**Your objective**
In the rows below, find the line containing "Page size: 1654x1241." and the line containing "chart [37, 300, 1613, 1187]". Copy out both of those lines and every line between them, character for character.

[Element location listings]

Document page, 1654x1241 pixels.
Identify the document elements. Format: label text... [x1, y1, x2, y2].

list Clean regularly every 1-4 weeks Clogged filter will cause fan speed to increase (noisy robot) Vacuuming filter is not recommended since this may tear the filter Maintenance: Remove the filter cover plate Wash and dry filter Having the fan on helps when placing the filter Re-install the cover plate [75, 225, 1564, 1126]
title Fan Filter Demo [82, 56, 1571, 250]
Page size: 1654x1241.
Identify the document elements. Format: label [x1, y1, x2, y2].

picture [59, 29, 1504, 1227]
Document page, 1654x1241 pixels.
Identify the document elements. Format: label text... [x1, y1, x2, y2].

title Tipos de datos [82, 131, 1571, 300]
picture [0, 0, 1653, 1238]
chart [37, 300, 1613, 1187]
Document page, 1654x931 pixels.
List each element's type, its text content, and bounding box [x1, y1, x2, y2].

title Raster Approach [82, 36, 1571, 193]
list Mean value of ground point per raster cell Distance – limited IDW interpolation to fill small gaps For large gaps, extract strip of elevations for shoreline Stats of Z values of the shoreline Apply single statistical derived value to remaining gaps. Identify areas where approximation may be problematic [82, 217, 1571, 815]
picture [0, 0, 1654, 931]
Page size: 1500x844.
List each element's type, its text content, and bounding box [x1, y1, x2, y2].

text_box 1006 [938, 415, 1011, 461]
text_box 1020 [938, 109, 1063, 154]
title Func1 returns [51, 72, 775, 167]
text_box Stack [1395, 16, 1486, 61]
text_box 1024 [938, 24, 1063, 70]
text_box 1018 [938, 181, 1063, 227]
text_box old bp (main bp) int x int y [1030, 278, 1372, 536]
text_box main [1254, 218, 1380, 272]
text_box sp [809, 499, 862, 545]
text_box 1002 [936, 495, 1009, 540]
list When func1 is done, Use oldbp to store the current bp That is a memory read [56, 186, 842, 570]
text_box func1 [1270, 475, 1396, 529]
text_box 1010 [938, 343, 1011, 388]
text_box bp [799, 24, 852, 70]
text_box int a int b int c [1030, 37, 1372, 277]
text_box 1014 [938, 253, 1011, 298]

**Answer to this exercise**
Page size: 1654x1241.
Identify the document elements. Format: label [x1, y1, x2, y2].

picture [59, 29, 1504, 1227]
Document page, 1654x1241 pixels.
Identify the document elements. Format: label text... [x1, y1, x2, y2].

title Tipos de datos [82, 131, 1571, 300]
picture [0, 0, 1653, 1238]
chart [37, 300, 1613, 1187]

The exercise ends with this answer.